Young People in China Passionate About Bean-sized Gold, What’s the Downside?

金豆
Published on: Mar 22, 2024
Author: Caroline Kong

Traditionally, it has been the middle-aged and elderly who have preferred to include gold in their investment portfolios as a store of value, but over the past year, amidst economic uncertainty, China’s young people have become increasingly interested in gold products, fuelling a 12 per cent jump in overall gold purchases from January to October 2023.

In 2023, Chinese e-commerce platforms Tmall and Taobao revealed that the main consumers of gold jewellery were the ‘post-90s generation’. This group of young people, known as Generation Z, is creating a new gold rush – buying pea-sized gold beans weighing around one gram. The beans, which cost around 600 yuan ($83) each, can be stored in small glass jars and accumulated monthly or used as ornaments for fashion.

On China’s domestic social media platforms, many netizens who have purchased the “gold beans” have called them a “financial management tool” for young people, and there has even been a popular saying that “it is better to buy a gold bean than to buy a fund”.

Bloomberg interview found that compared with dozens of grams, hundreds of grams of gold bars, 1 gram of “gold beans” lowered the threshold for purchase, giving young people who want to invest in gold the opportunity to enter the field.

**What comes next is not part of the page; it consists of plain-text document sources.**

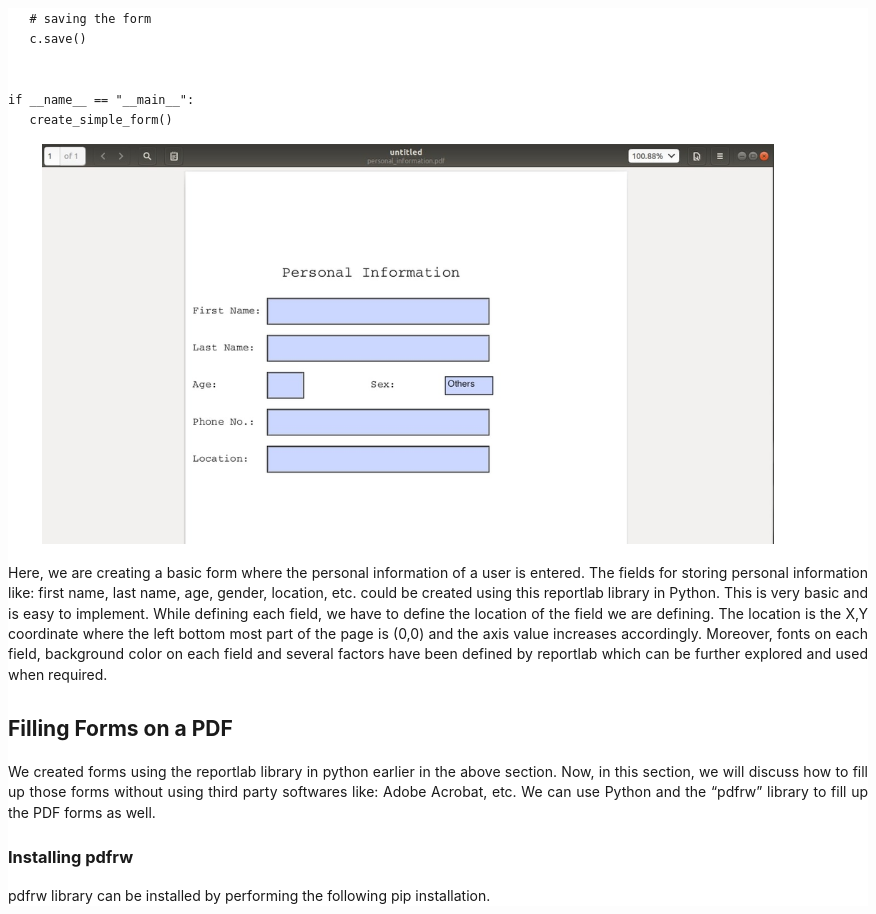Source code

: 	   # saving the form
	   c.save()
	 
	 
	if __name__ == "__main__":
	   create_simple_form()
</pre>

<img src="Image/create_form.jpg" alt="Creating a simple form to collect personal information." height="400px" width="800px">

<p style="text-align: justify;">Here, we are creating a basic form where the personal information of a user is entered. The fields for storing personal information like: first name, last name, age, gender, location, etc. could be created using this reportlab library in Python. This is very basic and is easy to implement. While defining each field, we have to define the location of the field we are defining. The location is the X,Y coordinate where the left bottom most part of the page is (0,0) and the axis value increases accordingly. Moreover, fonts on each field, background color on each field and several factors have been defined by reportlab which can be further explored and used when required.</p>

<h2>Filling Forms on a PDF</h2>

<p style="text-align: justify;">We created forms using the reportlab library in python earlier in the above section. Now, in this section, we will discuss how to fill up those forms without using third party softwares like: Adobe Acrobat, etc. We can use Python and the &ldquo;pdfrw&rdquo; library to fill up the PDF forms as well.

<h3>Installing pdfrw</h3>
<p style="text-align: justify;">pdfrw library can be installed by performing the following pip installation.</p>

The phenomenon has occurred amid China’s economy being caught in the predicament of fighting deflationary pressure. Deflation refers to a decrease in the price level of goods and services, which means that each unit of currency can buy more goods and services than before; therefore, the supply of money and credit is also reduced. This may seem favourable, but it can lead to a reduction in consumer spending and investment as prices are expected to fall further.

The latest data from China’s National Bureau of Statistics (NBS) showed that consumer prices fell at the fastest annual rate in 15 years in January, with the consumer price index dropping 0.8 per cent year-on-year. This is the first time since 2009 that prices have fallen for four consecutive months, highlighting the serious challenges facing the world’s second largest economy.

The downside of investing in “gold beans”

Gold is widely recognized as a safe-haven asset that can hedge against market volatility and protect investors in times of inflation and deflation. However, while gold beans are an easy entry point to investing in gold, they may not be the most cost-effective way to do so.

Nikos Kavalis, managing director of Metals Focus, told Bloomberg that buying gold beans and other physical gold products doesn’t make sense because the premium increases. He believes that gold exchange-traded funds are a better option.

Those who want to stick with physical gold may want to consider gold bars and coins rather than gold beans, as the charges will be lower. Investing in “gold beans” has more of a recreational nature, and for young investors, following the trend of buying is more like a “sheep flock effect”, rather than the most sensible decision, and safe storage is also a problem.